• TASK A: In the entries, from the first line through the line containing "Out: gal 797669.1", substitute "office" for every "desk" and keep all other wording as is. Give only those lines, without the pictures.

• PASSAGE:
---*---

Recommendation 13: Nordic TSO Hybrid Threat Operational Protocol. Nordic TSOs in coordination with national cybersecurity agencies should develop a joint operational protocol for coordinated response to hybrid and state-sponsored threats against energy infrastructure. The protocol should address four gaps that the current Nordic System Operation Agreement Annex on Operational Planning does not cover. First, classification and escalation procedures for incidents where hostile intent is suspected but not confirmed, covering the period between initial anomaly detection and formal attribution. Second, cross-border notification obligations with defined timescales when a hybrid incident affecting one TSO's infrastructure may have consequences for neighbouring systems. Third, operational coordination procedures for simultaneous or cascading multi-asset disruption scenarios, including defined lines of communication between TSO operational centres, national cybersecurity agencies, and relevant military and intelligence contacts.

8.1.5 Integration of self-governed and autonomous regions in regional cooperation

Section 4 highlighted the two-tier participation by Nordic governments in regional cooperation mechanisms. Mainland (Denmark, Finland, Norway and Sweden) TSOs and ministries cooperate closely with each other, while self-governed regions are less engaged. On one hand, selective participation and flexibility are a strength in Nordic cooperation. Countries with very different needs and capacities are able to come together and selectively focus on the issues that matter to them most. At the same time, the special needs of the self-governed regions are not fully accounted for in current cooperation formats.

---*---

Stored entries
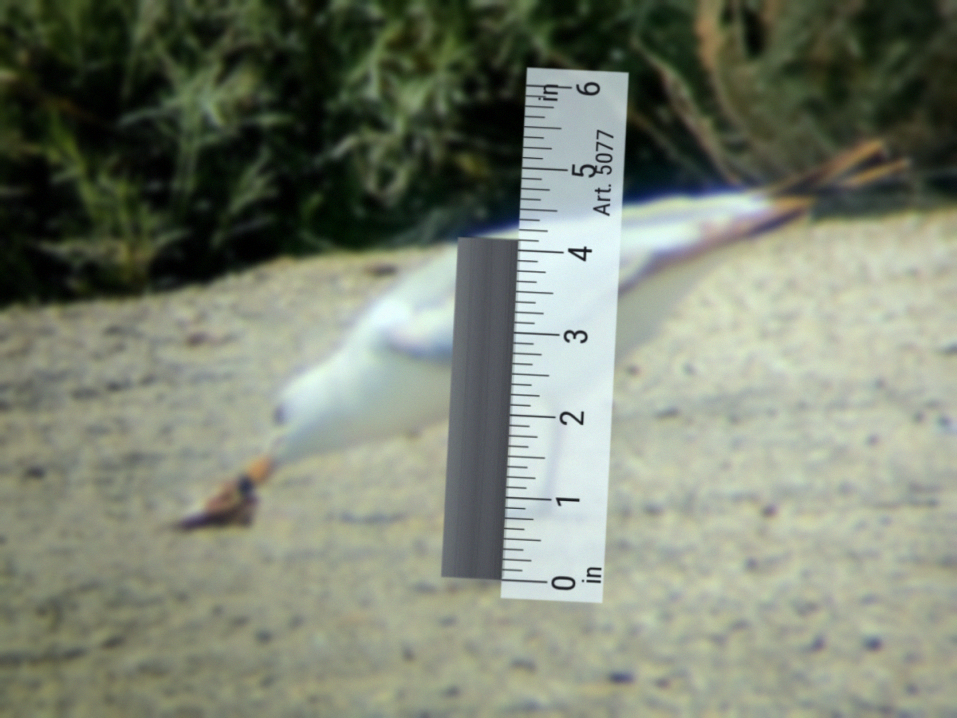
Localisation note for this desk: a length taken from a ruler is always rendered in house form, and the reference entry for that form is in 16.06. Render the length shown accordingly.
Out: in 4.125
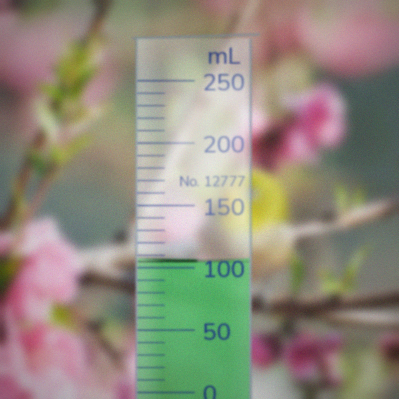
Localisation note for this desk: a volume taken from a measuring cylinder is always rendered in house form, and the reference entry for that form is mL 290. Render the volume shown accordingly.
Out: mL 105
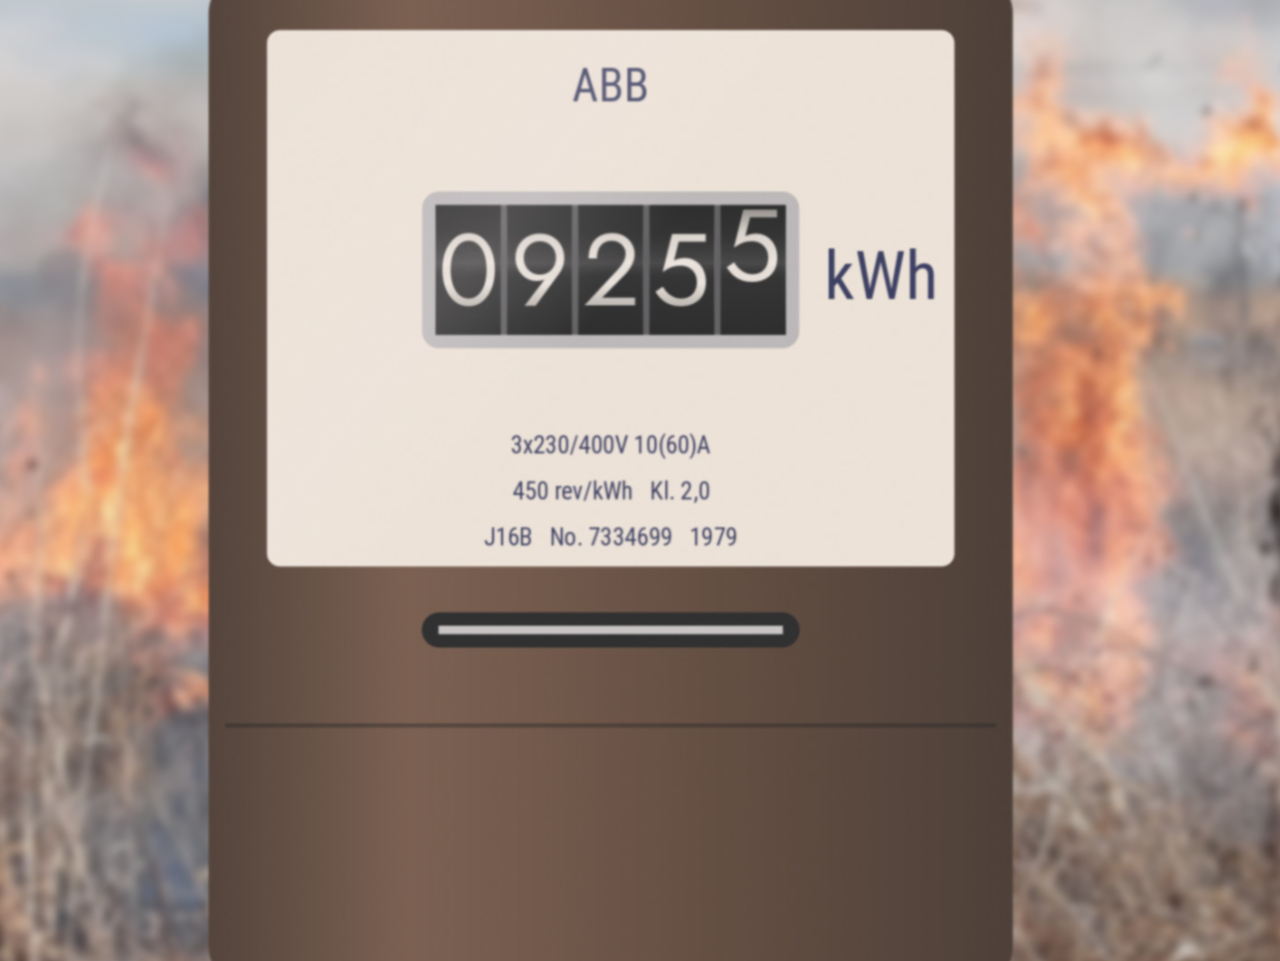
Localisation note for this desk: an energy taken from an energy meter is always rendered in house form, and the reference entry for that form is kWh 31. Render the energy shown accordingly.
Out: kWh 9255
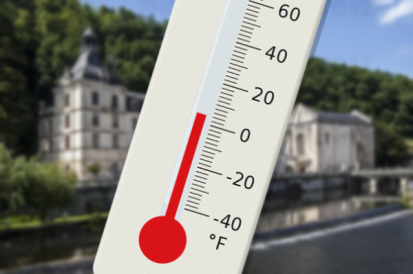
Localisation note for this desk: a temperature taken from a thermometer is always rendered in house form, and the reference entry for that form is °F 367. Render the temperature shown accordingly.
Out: °F 4
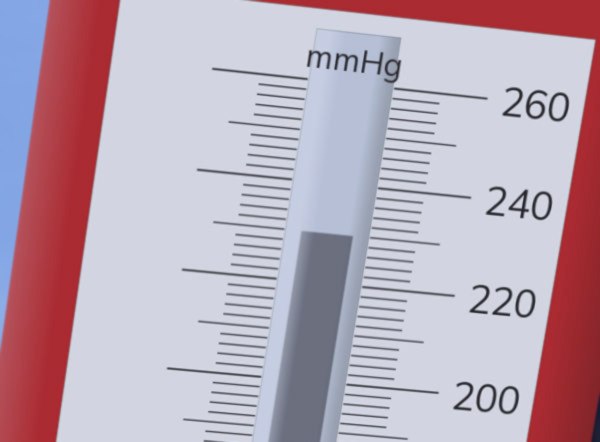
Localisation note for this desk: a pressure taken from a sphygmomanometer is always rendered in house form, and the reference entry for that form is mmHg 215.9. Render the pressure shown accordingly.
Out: mmHg 230
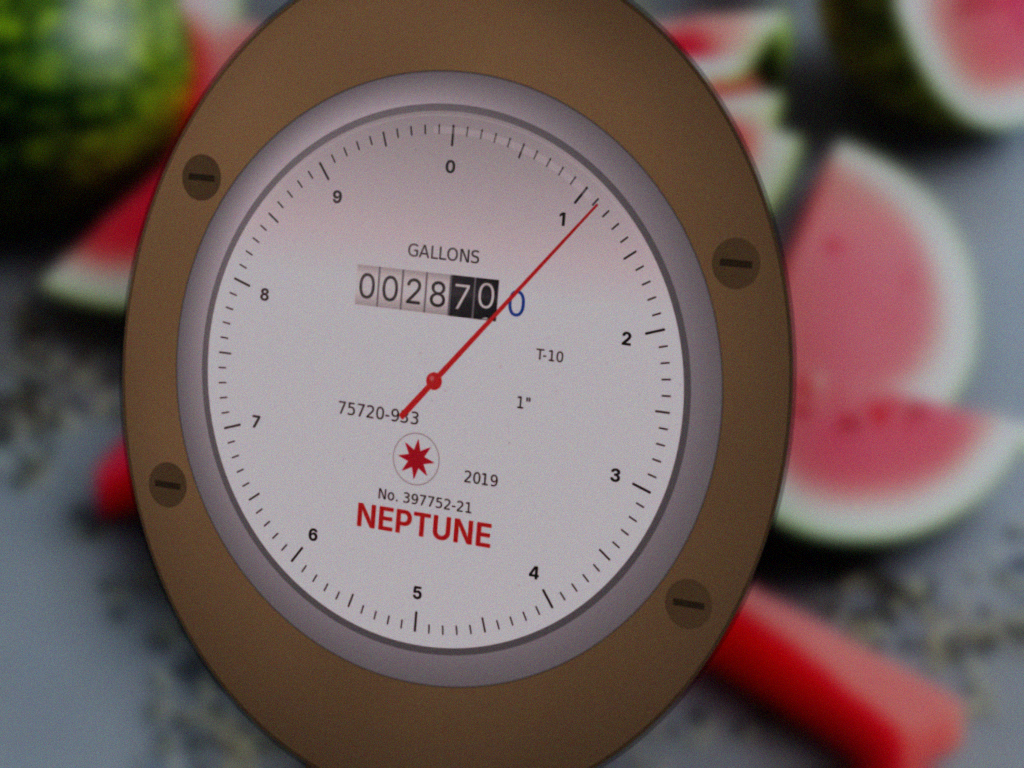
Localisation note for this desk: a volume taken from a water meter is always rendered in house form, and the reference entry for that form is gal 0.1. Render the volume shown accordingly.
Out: gal 28701.1
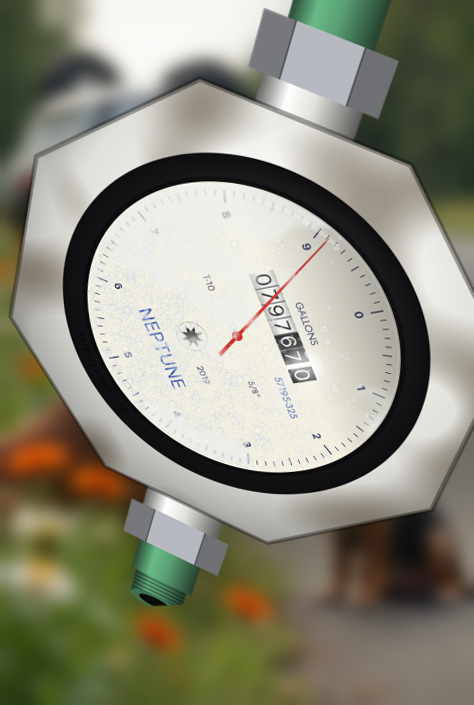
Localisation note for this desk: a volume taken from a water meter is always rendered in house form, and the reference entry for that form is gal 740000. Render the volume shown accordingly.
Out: gal 797669.1
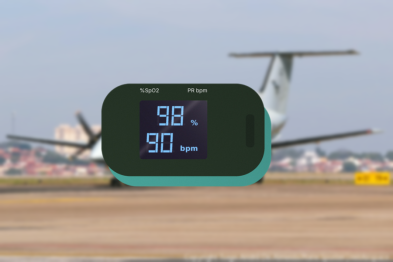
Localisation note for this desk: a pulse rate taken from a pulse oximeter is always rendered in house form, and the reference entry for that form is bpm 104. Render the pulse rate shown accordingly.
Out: bpm 90
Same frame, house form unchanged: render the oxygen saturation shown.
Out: % 98
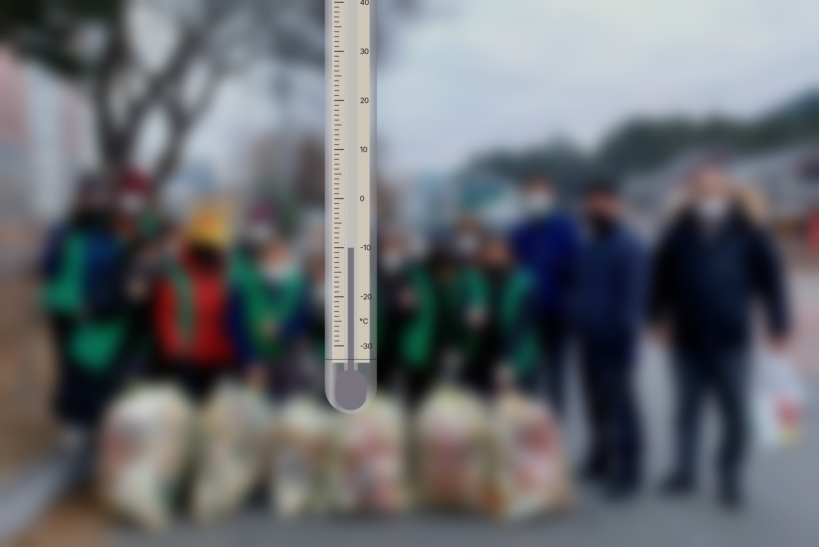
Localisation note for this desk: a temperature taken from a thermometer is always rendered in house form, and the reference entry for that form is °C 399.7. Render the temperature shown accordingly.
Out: °C -10
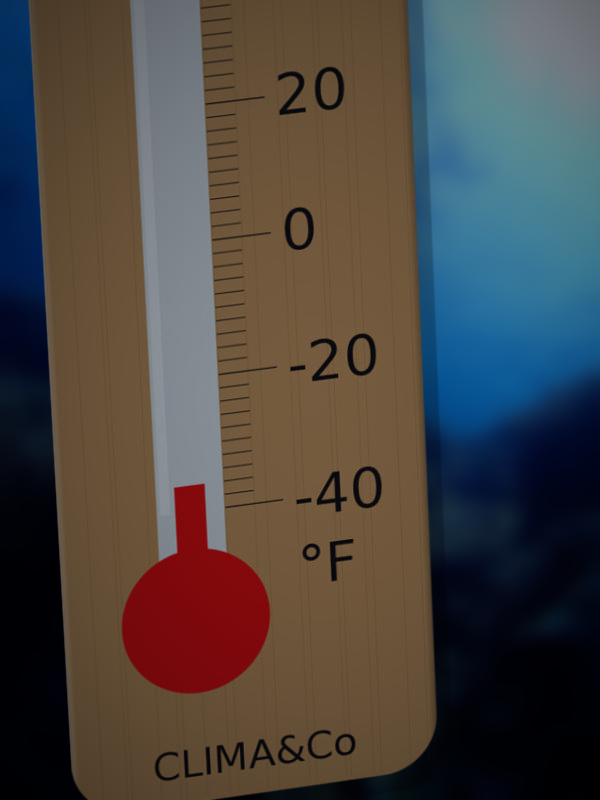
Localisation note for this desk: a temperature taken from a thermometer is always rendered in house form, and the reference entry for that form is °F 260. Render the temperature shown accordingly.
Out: °F -36
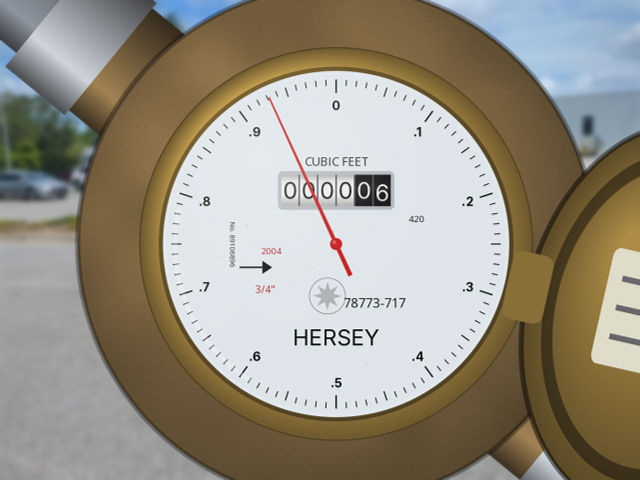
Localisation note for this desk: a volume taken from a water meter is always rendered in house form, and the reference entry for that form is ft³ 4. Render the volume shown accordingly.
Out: ft³ 5.93
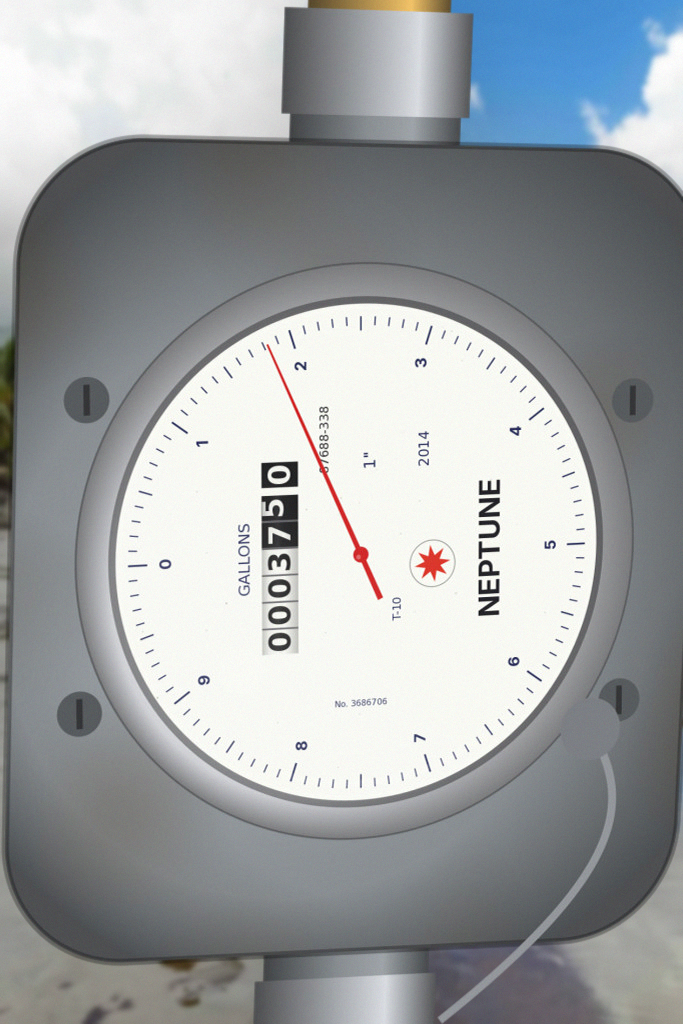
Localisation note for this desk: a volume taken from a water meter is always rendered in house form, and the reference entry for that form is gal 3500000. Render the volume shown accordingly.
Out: gal 3751.8
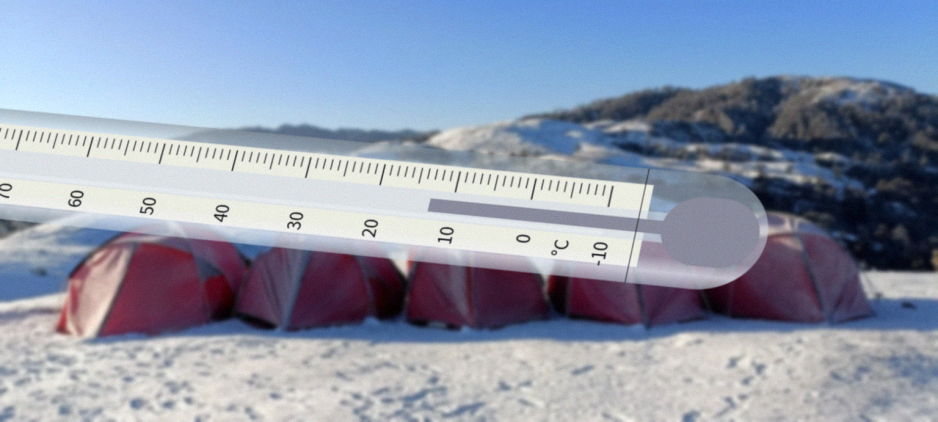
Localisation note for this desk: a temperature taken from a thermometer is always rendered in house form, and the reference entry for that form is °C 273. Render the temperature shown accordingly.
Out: °C 13
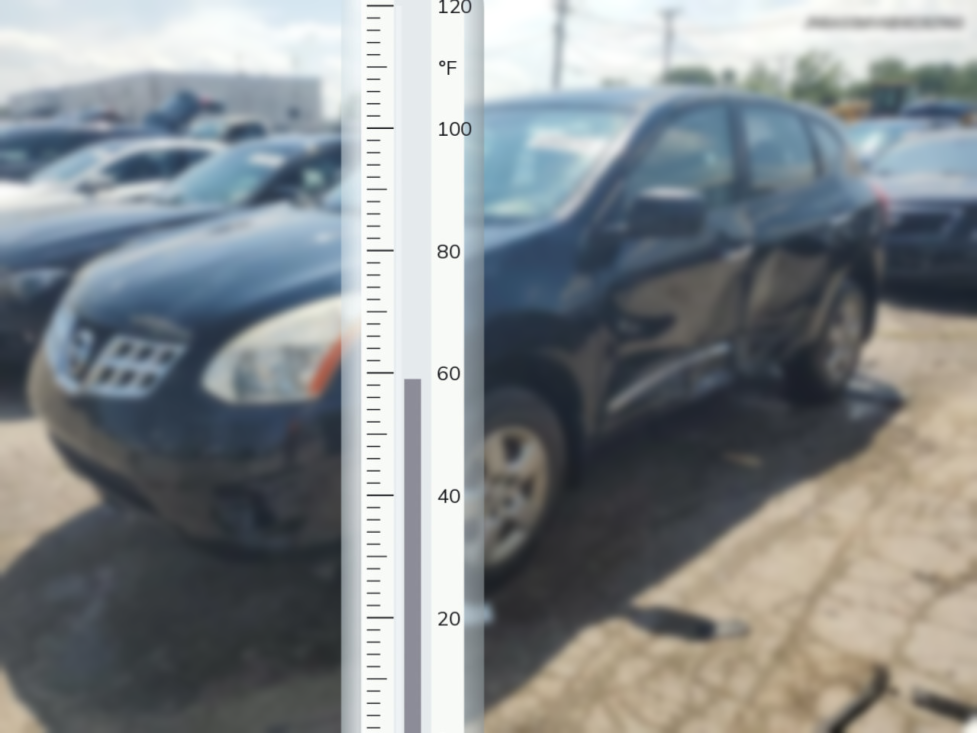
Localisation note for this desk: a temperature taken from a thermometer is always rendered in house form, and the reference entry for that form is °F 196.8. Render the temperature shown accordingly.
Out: °F 59
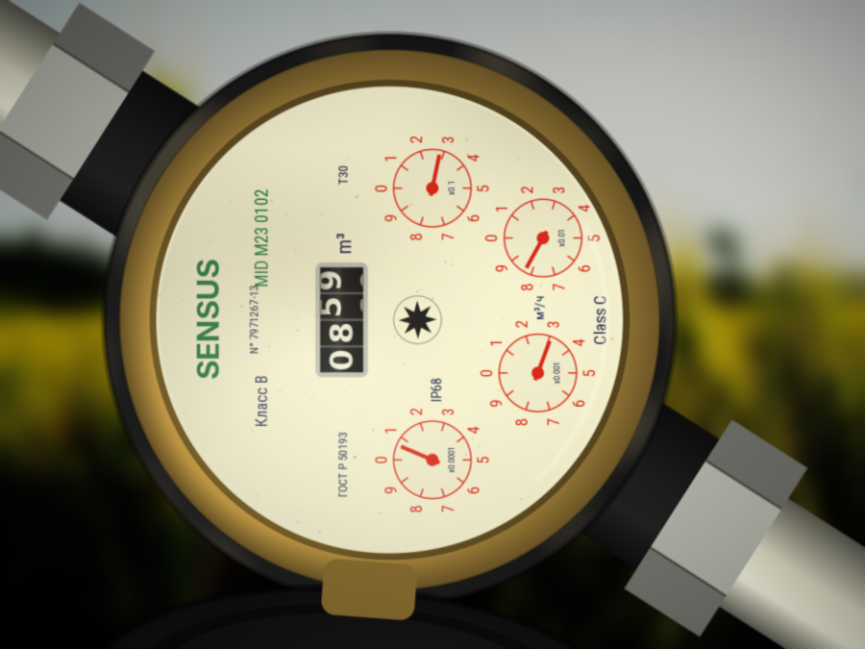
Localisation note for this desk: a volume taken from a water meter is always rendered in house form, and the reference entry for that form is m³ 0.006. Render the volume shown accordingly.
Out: m³ 859.2830
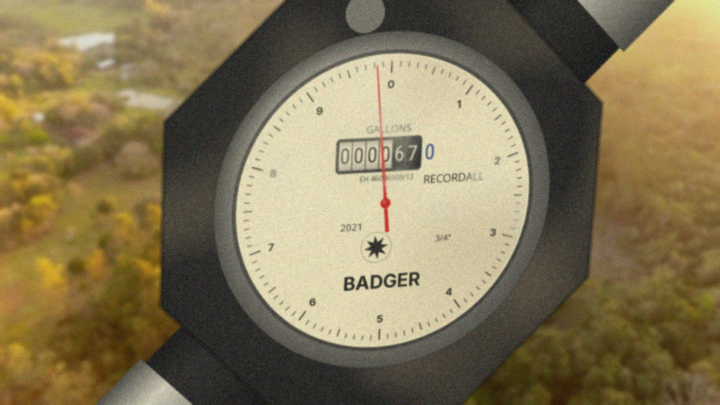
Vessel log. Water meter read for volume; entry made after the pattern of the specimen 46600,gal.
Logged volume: 669.8,gal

---*---

• TASK B: Pick up the passage on Nordic regional cooperation at its last sentence and continue it.

• WRITTEN ANSWER A:
Localisation note for this office: a length taken from a ruler is always rendered in house form, and the reference entry for that form is in 16.06. Render the length shown accordingly.
Out: in 4.125
Localisation note for this office: a volume taken from a measuring cylinder is always rendered in house form, and the reference entry for that form is mL 290. Render the volume shown accordingly.
Out: mL 105
Localisation note for this office: an energy taken from an energy meter is always rendered in house form, and the reference entry for that form is kWh 31. Render the energy shown accordingly.
Out: kWh 9255
Localisation note for this office: a temperature taken from a thermometer is always rendered in house form, and the reference entry for that form is °F 367. Render the temperature shown accordingly.
Out: °F 4
Localisation note for this office: a pressure taken from a sphygmomanometer is always rendered in house form, and the reference entry for that form is mmHg 215.9. Render the pressure shown accordingly.
Out: mmHg 230
Localisation note for this office: a volume taken from a water meter is always rendered in house form, and the reference entry for that form is gal 0.1. Render the volume shown accordingly.
Out: gal 28701.1
Localisation note for this office: a volume taken from a water meter is always rendered in house form, and the reference entry for that form is gal 740000. Render the volume shown accordingly.
Out: gal 797669.1

• WRITTEN ANSWER B:
Short-term (0–3 years)

Recommendation 14: Dedicated Nordic Islands Energy Security Assessment. Commission a dedicated assessment of energy security in Island Energy Systems: the Faroe Islands, Greenland, Gotland, Iceland and Åland. The assessment should pay special focus on five dimensions: supply chain vulnerabilities including maritime logistics; repair capacity constraints for isolated systems; governance gaps in current cooperation arrangements; local renewable energy pathways as a security measure; and options for differentiated participation in Nordic cooperation frameworks.

8.2. Strengthening Nordic electricity security cooperation

8.2.1 Market design for flexibility and adequacy

The February crunch is the most specific near-term adequacy vulnerability identified in Section 2 and Section 5. It is a governance problem as much as a technical one. The Nordic electricity system is not five national systems that happen to be connected; it is one integrated system that operates as a whole, and national actions create externalities for neighbours.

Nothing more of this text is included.